CNN Indonesia | Kamis, 10/10/2019 05:47 WIB
Kris Hatta Didakwa Lakukan Pemukulan pada Pria Penggoda Pacar Polisi menetapkan artis Kris Hatta sebagai tersangka kasus dugaan penganiayaan, Rabu (24/7). (CNN Indonesia/Patricia Diah Ayu Saraswati)
Jakarta, CNN Indonesia -- Selebritas Krisdian Topo Khuhatta alias Kris Hatta didakwa melakukan penganiayaan yang mengakibatkan orang lain luka-luka. Pemukulan tersebut dilakukan saat Kris Hatta berada di sebuah klub malam.

Demikian dakwaan atas Kris Hatta yang dibacakan jaksa penuntut umum dalam sidang di Pengadilan Negeri Jakarta Selatan, Rabu (9/10). Sidang dipimpin Hakim Ketua Suswanti dengan jaksa penuntut umum Indra Jaya.

Dalam dakwaan yang itu, Indra membacakan kronologi peristiwa pemukulan yang dilakukan Kris Hatta.


Awalnya sekitar 7 April pada pukul 01.00 WIB, berlokasi di Klub Malam Dragon Play, Jakarta Selatan, Hatta bersama dengan temannya Rahelly Alia. Rahelly diketahui sebagai kekasih dari Kris Hatta.

Di tempat itu mereka bertujuan untuk bertemu dengan Manda dan sudah melakukan janji melalui aplikasi WhatsApp. Di lokasi itu, Manda sudah duduk di meja VIP bersama dengan seorang lelaki yang merupakan kekasihnya dan Dewi. Hatta pun bergabung dengan mereka.

"Lalu terdakwa minum dilanjutkan berjoget masih dilanjutkan di meja VIP tersebut," ujar jaksa saat sidang.

Setelah itu, sekitar pukul 02.00 WIB datanglah seorang Anthony bersama dengan teman-temannya yang tidak dikenal Hatta.
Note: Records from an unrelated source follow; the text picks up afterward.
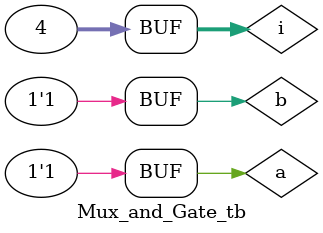
<source format=v>

module mux_and_gate(A,B,y);
input A,B;
output y;
assign y=A?B:0;

endmodule

// testbench


module Mux_and_Gate_tb();
reg a,b;
wire y;

mux_and_gate DUT(a,b,y);
integer i;
initial
begin
for(i=0;i<4;i=i+1)
begin
{a,b}=i;
#10;
end
end
/*
begin
a=1'b0;b=1'b0;
#100 a=1'b1;b=1'b0;
#100 a=1'b0;b=1'b1;
#100 a=1'b1;b=1'b1;
end*/
initial 
begin
$monitor($time,"a=%b b=%d y=%d",a,b,y);
end

endmodule


</source>
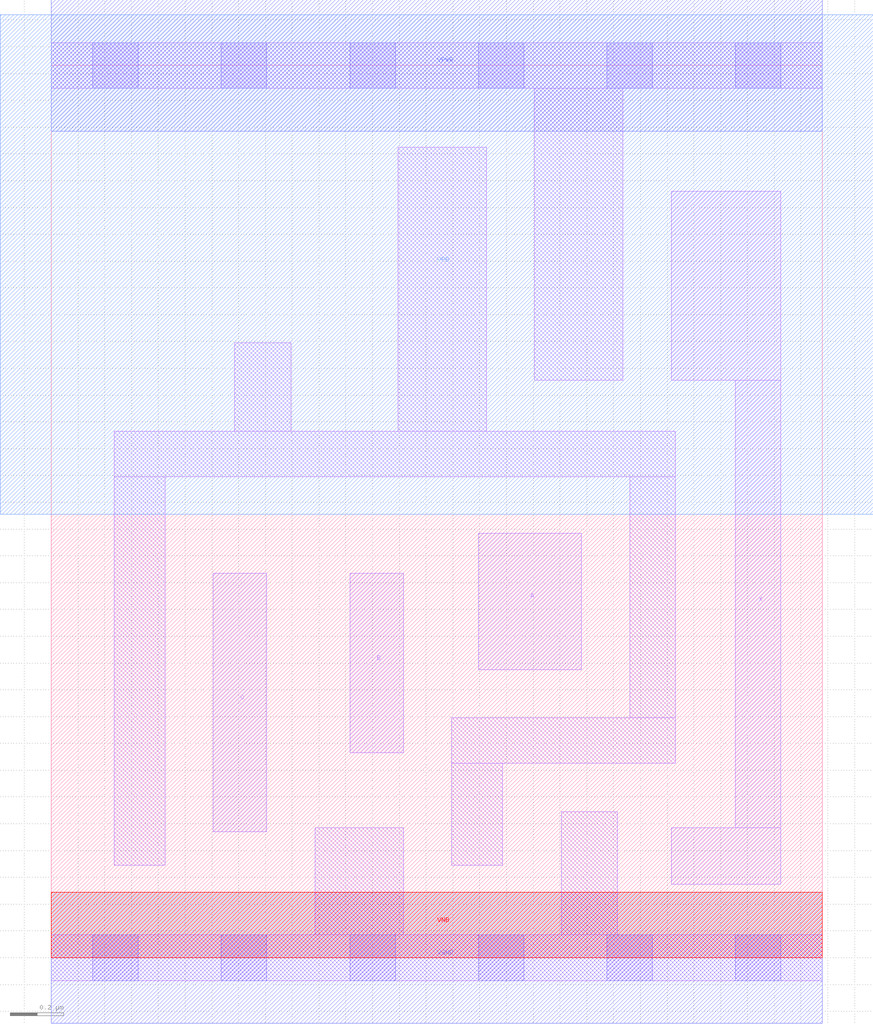
<source format=lef>
# Copyright 2020 The SkyWater PDK Authors
#
# Licensed under the Apache License, Version 2.0 (the "License");
# you may not use this file except in compliance with the License.
# You may obtain a copy of the License at
#
#     https://www.apache.org/licenses/LICENSE-2.0
#
# Unless required by applicable law or agreed to in writing, software
# distributed under the License is distributed on an "AS IS" BASIS,
# WITHOUT WARRANTIES OR CONDITIONS OF ANY KIND, either express or implied.
# See the License for the specific language governing permissions and
# limitations under the License.
#
# SPDX-License-Identifier: Apache-2.0

VERSION 5.7 ;
  NOWIREEXTENSIONATPIN ON ;
  DIVIDERCHAR "/" ;
  BUSBITCHARS "[]" ;
MACRO sky130_fd_sc_lp__or3_m
  CLASS CORE ;
  FOREIGN sky130_fd_sc_lp__or3_m ;
  ORIGIN  0.000000  0.000000 ;
  SIZE  2.880000 BY  3.330000 ;
  SYMMETRY X Y R90 ;
  SITE unit ;
  PIN A
    ANTENNAGATEAREA  0.126000 ;
    DIRECTION INPUT ;
    USE SIGNAL ;
    PORT
      LAYER li1 ;
        RECT 1.595000 1.075000 1.980000 1.585000 ;
    END
  END A
  PIN B
    ANTENNAGATEAREA  0.126000 ;
    DIRECTION INPUT ;
    USE SIGNAL ;
    PORT
      LAYER li1 ;
        RECT 1.115000 0.765000 1.315000 1.435000 ;
    END
  END B
  PIN C
    ANTENNAGATEAREA  0.126000 ;
    DIRECTION INPUT ;
    USE SIGNAL ;
    PORT
      LAYER li1 ;
        RECT 0.605000 0.470000 0.805000 1.435000 ;
    END
  END C
  PIN X
    ANTENNADIFFAREA  0.222600 ;
    DIRECTION OUTPUT ;
    USE SIGNAL ;
    PORT
      LAYER li1 ;
        RECT 2.315000 0.275000 2.725000 0.485000 ;
        RECT 2.315000 2.155000 2.725000 2.860000 ;
        RECT 2.555000 0.485000 2.725000 2.155000 ;
    END
  END X
  PIN VGND
    DIRECTION INOUT ;
    USE GROUND ;
    PORT
      LAYER met1 ;
        RECT 0.000000 -0.245000 2.880000 0.245000 ;
    END
  END VGND
  PIN VNB
    DIRECTION INOUT ;
    USE GROUND ;
    PORT
      LAYER pwell ;
        RECT 0.000000 0.000000 2.880000 0.245000 ;
    END
  END VNB
  PIN VPB
    DIRECTION INOUT ;
    USE POWER ;
    PORT
      LAYER nwell ;
        RECT -0.190000 1.655000 3.070000 3.520000 ;
    END
  END VPB
  PIN VPWR
    DIRECTION INOUT ;
    USE POWER ;
    PORT
      LAYER met1 ;
        RECT 0.000000 3.085000 2.880000 3.575000 ;
    END
  END VPWR
  OBS
    LAYER li1 ;
      RECT 0.000000 -0.085000 2.880000 0.085000 ;
      RECT 0.000000  3.245000 2.880000 3.415000 ;
      RECT 0.235000  0.345000 0.425000 1.795000 ;
      RECT 0.235000  1.795000 2.330000 1.965000 ;
      RECT 0.685000  1.965000 0.895000 2.295000 ;
      RECT 0.985000  0.085000 1.315000 0.485000 ;
      RECT 1.295000  1.965000 1.625000 3.025000 ;
      RECT 1.495000  0.345000 1.685000 0.725000 ;
      RECT 1.495000  0.725000 2.330000 0.895000 ;
      RECT 1.805000  2.155000 2.135000 3.245000 ;
      RECT 1.905000  0.085000 2.115000 0.545000 ;
      RECT 2.160000  0.895000 2.330000 1.795000 ;
    LAYER mcon ;
      RECT 0.155000 -0.085000 0.325000 0.085000 ;
      RECT 0.155000  3.245000 0.325000 3.415000 ;
      RECT 0.635000 -0.085000 0.805000 0.085000 ;
      RECT 0.635000  3.245000 0.805000 3.415000 ;
      RECT 1.115000 -0.085000 1.285000 0.085000 ;
      RECT 1.115000  3.245000 1.285000 3.415000 ;
      RECT 1.595000 -0.085000 1.765000 0.085000 ;
      RECT 1.595000  3.245000 1.765000 3.415000 ;
      RECT 2.075000 -0.085000 2.245000 0.085000 ;
      RECT 2.075000  3.245000 2.245000 3.415000 ;
      RECT 2.555000 -0.085000 2.725000 0.085000 ;
      RECT 2.555000  3.245000 2.725000 3.415000 ;
  END
END sky130_fd_sc_lp__or3_m
END LIBRARY

</source>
Selanjutnya Anthony mendatangi meja Manda.  Anthony yang datang menyapa Hatta dan teman-temannya di meja VIP itu langsung mengambil dua gelas minuman tanpa permisi.

Setelah itu, kata jaksa, tiba-tiba saja teman Anthony menghampiri Rahelly yang merupakan kekasih Hatta untuk berkenalan. Melihat Rahelly didekati orang lain, Hatta pun merasa tidak senang.

"Sehingga terdakwa mendorong dengan dua tangan terdakwa, selanjutnya datang saudara Anthony dari sisi kanan membela temannya dan berkata 'Santai saja itu teman gua nggak usah nyolot' sambil menarik bahu kanan terdakwa," ujar jaksa.

Hatta merasa terancam. Dia pun menaruh gelas yang dibawanya di tangan kanan, lalu mulai memukul Anthony. Setelahnya mereka dilerai petugas keamanan.

Dari visum yang dilakukan Anthony, diketahui ada pergeseran pada sekat rongga hidung, memar, pembengkakan dan nyeri akibat pukulan tersebut.

Indra pun mendakwa Hatta dengan Pasal 351 ayat 1 KUHP.

Setelah dakwaan dibacakan majelis hakim yang diketuai Hakim Suswanti menanyakan kepada Kris apakah memahami dan menerima dakwaan yang dibacakan JPU, lalu memintanya berkonsultasi kepada kuasa hukum.

Usai berkonsultasi dengan kuasa hukum, Kris menyatakan akan mengajukan eksepsi dan permintaan tersebut dikabulkan oleh majelis hakim dan akan melanjutkan sidang berikutnya pada Senin tanggal 14 Oktober 2019.

Seperti dilansir Antara, kasus penganiayaan ini merupakan perkara kedua yang dialami Kris. Sebelumnya Kris pernah berurusan dengan hukum terkait kasus pemalsuan dokumen pada 4 April 2019 dan sudah divonis bebas oleh Pengadilan Negeri Bekasi.